[PROVIDED PASSAGE — start]

May 12th is M.E. Awareness Day. Imagine…
But I can’t. I can’t imagine what it’s like to be ill for six months; a year; ten years. To be lying on the sofa, day in, day out; to ask someone else for everything I need. I can’t imagine what it’s like to have to think about every movement I make, to plan each action, so that next time I need to go the toilet I have just enough energy to be able to get off the sofa and get to the bathroom. I can’t imagine what it’s like not to be comfortable sitting up in my armchair reading a book. I can’t imagine what it’s like to be so sensitive to noise that I can’t listen to music. I can’t imagine what it’s like.
I can imagine I’m skiing in the sunshine in Italy. I can imagine I’m running through the park. I can imagine I’m going to work, to the job I love. I’m meeting friends in a bar. I’m going to the cinema. I can imagine all that. To lose all that – I can’t imagine what it’s like.
But that is what it’s like for someone with M.E.

[PROVIDED PASSAGE — finish]

*WHAT IS REQUIRED*:
Transcribe the portion of the M.E. Awareness Day passage that begins with the words containing "May 12th is" and ends with "music. I can’t imagine what it’s like.". The records are separate material and have no connection to the text above.

[ENTRIES SHOWN — start]

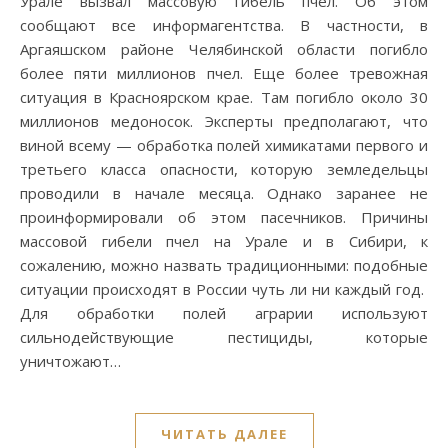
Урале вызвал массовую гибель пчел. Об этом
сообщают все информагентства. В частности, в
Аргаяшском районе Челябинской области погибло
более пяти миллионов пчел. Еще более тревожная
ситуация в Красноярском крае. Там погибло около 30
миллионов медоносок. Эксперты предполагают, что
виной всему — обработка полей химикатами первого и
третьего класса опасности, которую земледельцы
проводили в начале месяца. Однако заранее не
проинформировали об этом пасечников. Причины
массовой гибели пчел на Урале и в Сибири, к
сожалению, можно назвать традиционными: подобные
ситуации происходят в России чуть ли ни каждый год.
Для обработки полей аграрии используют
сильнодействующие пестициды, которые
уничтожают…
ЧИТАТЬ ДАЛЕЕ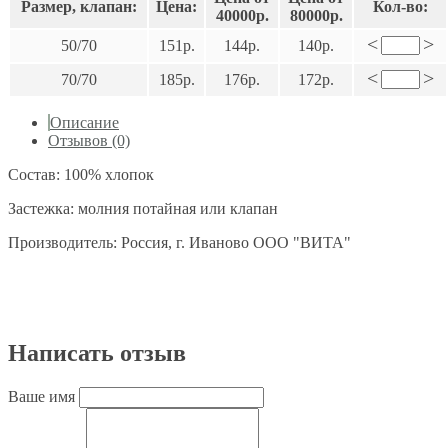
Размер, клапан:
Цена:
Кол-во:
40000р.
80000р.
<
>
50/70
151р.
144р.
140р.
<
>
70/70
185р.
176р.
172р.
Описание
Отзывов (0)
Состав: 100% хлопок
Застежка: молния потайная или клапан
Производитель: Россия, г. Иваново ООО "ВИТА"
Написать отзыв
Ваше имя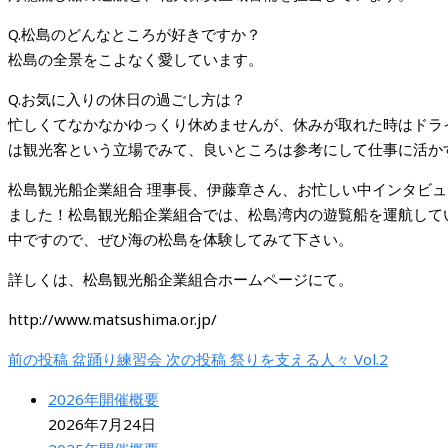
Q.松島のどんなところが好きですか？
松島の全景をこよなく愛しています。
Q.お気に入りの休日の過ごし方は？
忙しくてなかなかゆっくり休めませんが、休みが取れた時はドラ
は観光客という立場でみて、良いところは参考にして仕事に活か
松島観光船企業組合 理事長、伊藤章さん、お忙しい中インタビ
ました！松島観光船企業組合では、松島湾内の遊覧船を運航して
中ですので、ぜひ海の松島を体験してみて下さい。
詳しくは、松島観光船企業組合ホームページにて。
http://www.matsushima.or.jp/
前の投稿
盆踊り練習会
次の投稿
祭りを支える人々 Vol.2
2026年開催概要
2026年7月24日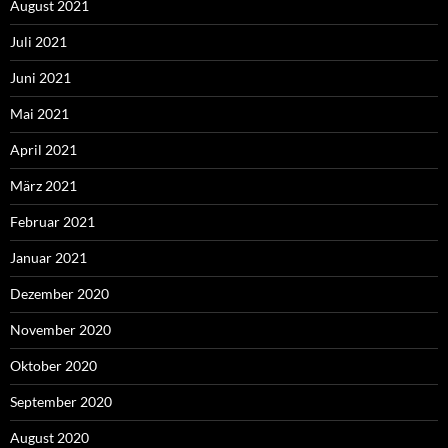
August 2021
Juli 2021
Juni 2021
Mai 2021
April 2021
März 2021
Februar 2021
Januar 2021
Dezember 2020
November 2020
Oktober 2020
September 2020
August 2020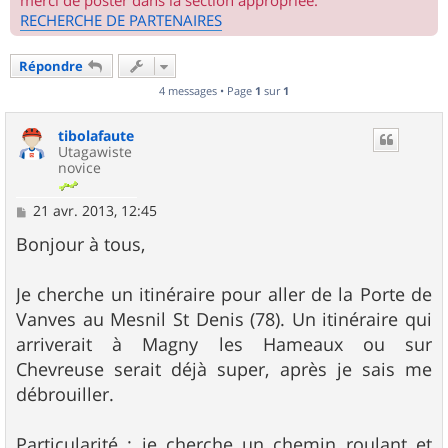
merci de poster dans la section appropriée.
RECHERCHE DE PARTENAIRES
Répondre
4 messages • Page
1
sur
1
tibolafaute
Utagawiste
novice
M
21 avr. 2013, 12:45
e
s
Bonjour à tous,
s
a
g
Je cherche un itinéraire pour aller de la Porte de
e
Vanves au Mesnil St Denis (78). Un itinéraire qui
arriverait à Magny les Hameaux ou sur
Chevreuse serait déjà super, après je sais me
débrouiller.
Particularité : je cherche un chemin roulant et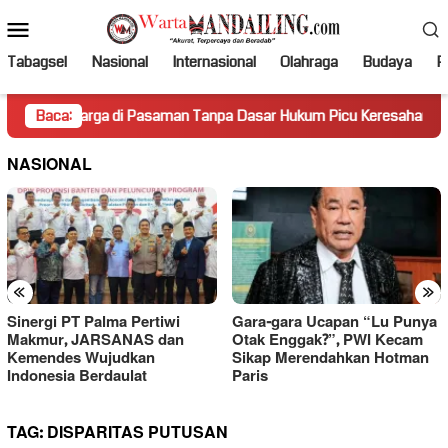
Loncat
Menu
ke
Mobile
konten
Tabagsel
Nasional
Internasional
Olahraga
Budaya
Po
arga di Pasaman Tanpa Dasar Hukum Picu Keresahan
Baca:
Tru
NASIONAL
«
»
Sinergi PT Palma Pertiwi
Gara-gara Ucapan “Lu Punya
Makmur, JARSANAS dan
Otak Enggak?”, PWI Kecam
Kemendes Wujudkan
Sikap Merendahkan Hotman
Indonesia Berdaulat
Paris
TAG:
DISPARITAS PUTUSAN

[ENTRIES SHOWN — finish]

*ANSWER TO THIS TASK*:
May 12th is M.E. Awareness Day. Imagine…
But I can’t. I can’t imagine what it’s like to be ill for six months; a year; ten years. To be lying on the sofa, day in, day out; to ask someone else for everything I need. I can’t imagine what it’s like to have to think about every movement I make, to plan each action, so that next time I need to go the toilet I have just enough energy to be able to get off the sofa and get to the bathroom. I can’t imagine what it’s like not to be comfortable sitting up in my armchair reading a book. I can’t imagine what it’s like to be so sensitive to noise that I can’t listen to music. I can’t imagine what it’s like.